Thanks Susan. I agree, and this blog entry starts out with an emphatic statement to that effect. The distinction I’m making here is between “art for art’s sake,” and art that carries a social or political message. Splitting hairs is after all what academia is all about!
“The freedom at issue is not so much to allow the photographer to be personal for the ego’s sake, but to use the ego to describe intimate and fortuitous realities not otherwise available.” – I agree with this statement. Numerous combinations of perception reveal things that are often overlooked. However, in the comparison between utilitarian art and the “art for the sake of art” it is important to remember that photographs are produced to be seen by others regardless of their purpose or message, and the lust of an artist certainly plays into this. Whether it is self-expression or a means for achieving some social objective, photography must be reflected back from the viewer to attain its substance. One cannot truly express the essence of self without having anything or anyone to compare it to, thus constructed reality will always retain the attributes of artistic expression and the utilitarian function. If a photograph is taken on Broadway and then put away and forgotten forever, the product of the action equals zero. If a photograph is displayed to the viewer, the action results in both the reward of the photographer’s ego and the transmission of the message. Thus the two types of art are inseparable.
As a fine artist and a photojournalist I think that I can speak to this issue.
There are two distinct categories of art. So what an image can be duplicated. That does not diminish its value. The time it takes to develop ones eye to see light, color, composition, and the split second timing to capture these elements is just as skilled and works just as hard as a painter.
The tools are different of course. But considering anyone can go to the store and by paints, doesn’t’ make them an artist. And the same applies with a camera. There are those who pick up a camera, just as those who pick up a paintbrush and emerge as masters of their medium.
Examening the basic elements required I would say the bottom line difference is that which can be explained by a comparison of requirements and I will use myself as an example.
When I paint, I have to decide what I want to paint first.
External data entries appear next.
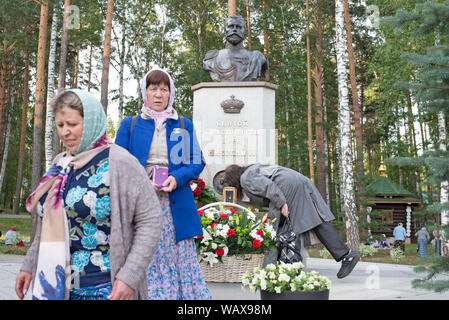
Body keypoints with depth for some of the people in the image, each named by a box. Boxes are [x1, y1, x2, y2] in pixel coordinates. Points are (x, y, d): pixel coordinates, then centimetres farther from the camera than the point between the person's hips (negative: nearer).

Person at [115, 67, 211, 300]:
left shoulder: (184, 125, 13)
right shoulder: (129, 125, 11)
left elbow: (196, 162, 10)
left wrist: (177, 178, -10)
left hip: (175, 205, 1)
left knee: (180, 260, -1)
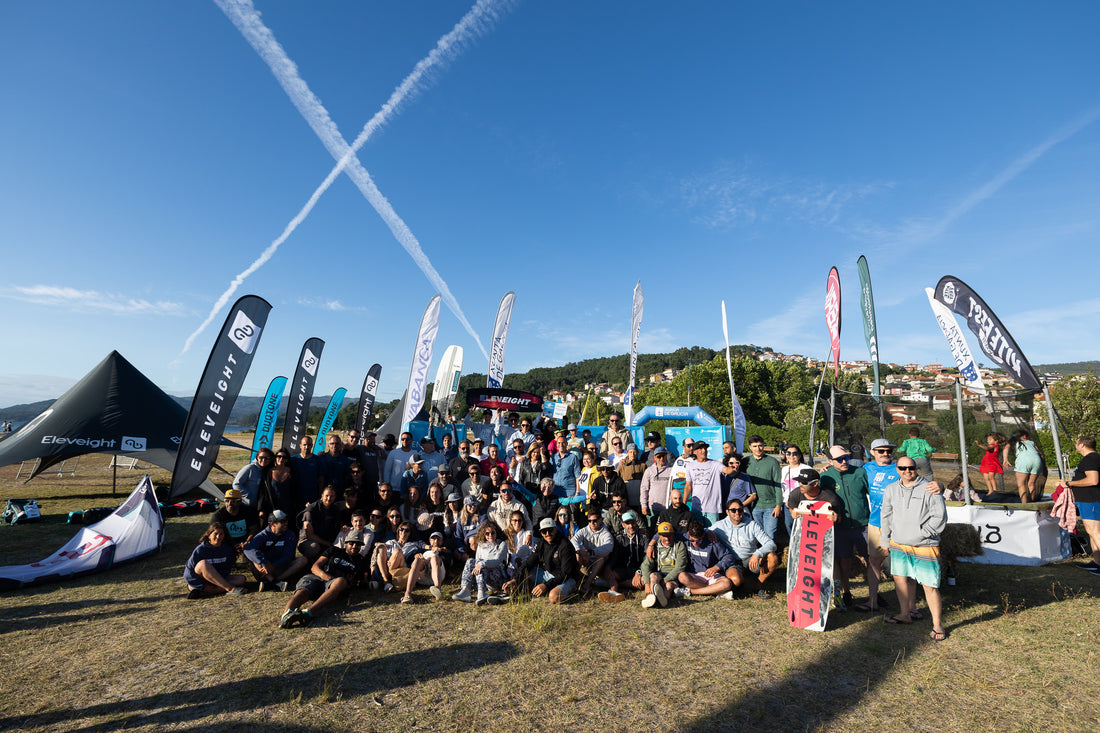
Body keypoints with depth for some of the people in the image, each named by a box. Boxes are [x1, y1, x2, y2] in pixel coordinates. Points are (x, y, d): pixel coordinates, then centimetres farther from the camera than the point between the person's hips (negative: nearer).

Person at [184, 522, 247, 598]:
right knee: (203, 563, -32)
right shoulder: (200, 550, -12)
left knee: (241, 579, -19)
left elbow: (227, 570, 1)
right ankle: (230, 589, -35)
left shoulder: (228, 549, -2)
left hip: (219, 578, 4)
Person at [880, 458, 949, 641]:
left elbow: (940, 517, -8)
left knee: (929, 586, -1)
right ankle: (905, 614, 33)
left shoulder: (929, 489, -7)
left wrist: (920, 533, -13)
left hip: (925, 547, -5)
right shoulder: (891, 489, 7)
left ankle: (937, 624, 16)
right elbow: (886, 516, 14)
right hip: (898, 545, 5)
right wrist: (886, 541, 15)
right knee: (900, 578, 15)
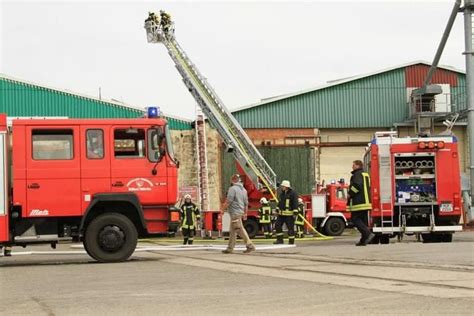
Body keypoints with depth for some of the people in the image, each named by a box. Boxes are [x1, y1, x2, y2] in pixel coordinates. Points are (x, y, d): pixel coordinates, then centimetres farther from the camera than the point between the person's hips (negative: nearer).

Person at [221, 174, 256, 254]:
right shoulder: (243, 189, 15)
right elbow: (246, 203, 18)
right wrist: (245, 213, 23)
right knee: (232, 231, 12)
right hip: (240, 211, 9)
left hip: (235, 212, -9)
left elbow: (228, 201, -18)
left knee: (240, 230, -7)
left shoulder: (232, 189, -12)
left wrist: (223, 208, -8)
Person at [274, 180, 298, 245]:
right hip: (281, 214, 8)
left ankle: (291, 241, 4)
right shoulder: (281, 193, 13)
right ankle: (280, 239, 10)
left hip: (289, 214, -8)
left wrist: (295, 213, -20)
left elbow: (295, 203, -15)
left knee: (290, 228, -3)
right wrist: (277, 210, 23)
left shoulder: (293, 193, -11)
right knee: (277, 225, 3)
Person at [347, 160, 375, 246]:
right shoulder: (366, 175, 20)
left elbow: (356, 186, -25)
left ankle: (368, 234, -20)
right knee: (363, 220, 10)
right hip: (366, 202, 10)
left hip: (358, 203, -10)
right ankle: (364, 240, 9)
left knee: (355, 219, -7)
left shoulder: (357, 175, -11)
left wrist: (350, 194, -12)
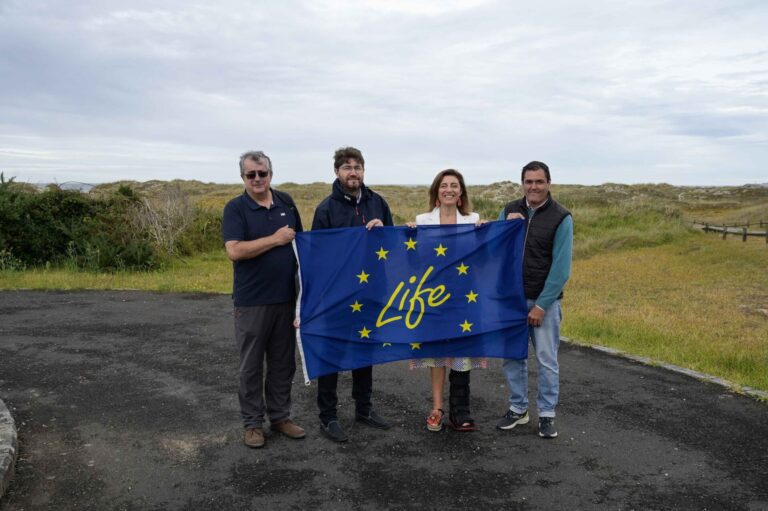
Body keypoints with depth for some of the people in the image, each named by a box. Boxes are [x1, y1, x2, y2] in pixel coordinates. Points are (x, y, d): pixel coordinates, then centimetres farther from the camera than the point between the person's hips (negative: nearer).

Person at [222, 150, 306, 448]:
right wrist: (275, 239, -16)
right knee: (251, 365, 8)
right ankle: (253, 423, 21)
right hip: (252, 301, -4)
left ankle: (280, 417, 28)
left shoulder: (286, 202, 7)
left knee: (283, 363, 14)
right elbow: (234, 251, -19)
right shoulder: (235, 208, -7)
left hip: (286, 299, 4)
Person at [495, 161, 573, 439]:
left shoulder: (561, 218, -7)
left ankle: (547, 414, 17)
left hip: (544, 301, -4)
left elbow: (561, 267, -10)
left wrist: (542, 305, -13)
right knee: (512, 356, 10)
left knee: (546, 359, 3)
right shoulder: (510, 211, 5)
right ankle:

I acquire the canvas and mix the paints. Mixing colors takes years of practice and skill. I sit in my studio, alone, very alone. I may listen to a radio program, or listen to music. And in two weeks to maybe a month or so, I will have completed my artwork.
As a photographer, first I decide what I want to take a photograph of, and precede to that location. Or maybe I’m in my studio, working with lights, elements of design. If I’m outside the first thing I think of is composition. Once that is done, it’s just getting the light and exposure just right. I come home; download it into my computer and the rest you all know.
My house doesn’t have that amazing smell of oils and turpentine. But I have the thrill of a new image that was built on all the images I’ve taken before. In this age of technology, answering the question of art vs. photography is harder than ever. How can we say that only Vermeer art is all there is when I see a photograph by Julia Margaret Cameron? Which by the way may or may not have surviving negatives?
One last thing, within all of this there are years of school, mentoring, and keeping up on technology. One more last thing… who can say that Charlie Chaplin wasn’t a true master of his art, or for that matter Mozart, anyone for Bob Dylan?
Wow Tammy you said a mouthful. But I’m not concerned about whether or not photography is an art. I’m pointing out the distinction between art for art’s sake, and visual messages that have some social or political purpose. The question of whether or not photography is an art was settled over a hundred years ago . . .
I may have wandered around a bit, and you are right. But I still run into plenty of people who do not think photography is that special. “Anyone can do it, after all,” is a theme I hear over and over again. “It’s just a picture.”